▶ **Provided entries**
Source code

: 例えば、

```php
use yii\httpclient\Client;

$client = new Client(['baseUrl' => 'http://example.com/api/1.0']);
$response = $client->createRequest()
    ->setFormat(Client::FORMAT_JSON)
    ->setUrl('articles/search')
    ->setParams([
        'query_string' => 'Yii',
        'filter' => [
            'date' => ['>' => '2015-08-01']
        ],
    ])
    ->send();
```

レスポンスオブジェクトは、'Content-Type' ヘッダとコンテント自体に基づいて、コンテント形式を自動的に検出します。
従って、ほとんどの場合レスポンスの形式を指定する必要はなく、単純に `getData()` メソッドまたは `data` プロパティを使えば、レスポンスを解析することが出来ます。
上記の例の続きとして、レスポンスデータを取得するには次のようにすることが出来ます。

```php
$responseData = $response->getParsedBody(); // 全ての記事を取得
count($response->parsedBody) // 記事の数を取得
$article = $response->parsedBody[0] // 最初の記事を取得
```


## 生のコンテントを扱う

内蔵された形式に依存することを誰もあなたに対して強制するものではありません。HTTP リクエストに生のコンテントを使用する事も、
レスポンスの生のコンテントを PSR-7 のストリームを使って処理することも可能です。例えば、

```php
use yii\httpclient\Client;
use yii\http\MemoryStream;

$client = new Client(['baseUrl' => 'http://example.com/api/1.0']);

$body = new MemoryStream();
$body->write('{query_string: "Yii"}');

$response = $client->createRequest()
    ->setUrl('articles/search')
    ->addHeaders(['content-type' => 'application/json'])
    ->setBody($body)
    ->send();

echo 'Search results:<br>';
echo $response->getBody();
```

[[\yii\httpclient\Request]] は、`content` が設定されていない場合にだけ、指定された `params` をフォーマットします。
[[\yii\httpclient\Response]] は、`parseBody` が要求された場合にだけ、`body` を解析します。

▶ **Exercise details**
Write out every entry above exactly as given.

▶ **Problem solution**
Source code

: 例えば、

```php
use yii\httpclient\Client;

$client = new Client(['baseUrl' => 'http://example.com/api/1.0']);
$response = $client->createRequest()
    ->setFormat(Client::FORMAT_JSON)
    ->setUrl('articles/search')
    ->setParams([
        'query_string' => 'Yii',
        'filter' => [
            'date' => ['>' => '2015-08-01']
        ],
    ])
    ->send();
```

レスポンスオブジェクトは、'Content-Type' ヘッダとコンテント自体に基づいて、コンテント形式を自動的に検出します。
従って、ほとんどの場合レスポンスの形式を指定する必要はなく、単純に `getData()` メソッドまたは `data` プロパティを使えば、レスポンスを解析することが出来ます。
上記の例の続きとして、レスポンスデータを取得するには次のようにすることが出来ます。

```php
$responseData = $response->getParsedBody(); // 全ての記事を取得
count($response->parsedBody) // 記事の数を取得
$article = $response->parsedBody[0] // 最初の記事を取得
```


## 生のコンテントを扱う

内蔵された形式に依存することを誰もあなたに対して強制するものではありません。HTTP リクエストに生のコンテントを使用する事も、
レスポンスの生のコンテントを PSR-7 のストリームを使って処理することも可能です。例えば、

```php
use yii\httpclient\Client;
use yii\http\MemoryStream;

$client = new Client(['baseUrl' => 'http://example.com/api/1.0']);

$body = new MemoryStream();
$body->write('{query_string: "Yii"}');

$response = $client->createRequest()
    ->setUrl('articles/search')
    ->addHeaders(['content-type' => 'application/json'])
    ->setBody($body)
    ->send();

echo 'Search results:<br>';
echo $response->getBody();
```

[[\yii\httpclient\Request]] は、`content` が設定されていない場合にだけ、指定された `params` をフォーマットします。
[[\yii\httpclient\Response]] は、`parseBody` が要求された場合にだけ、`body` を解析します。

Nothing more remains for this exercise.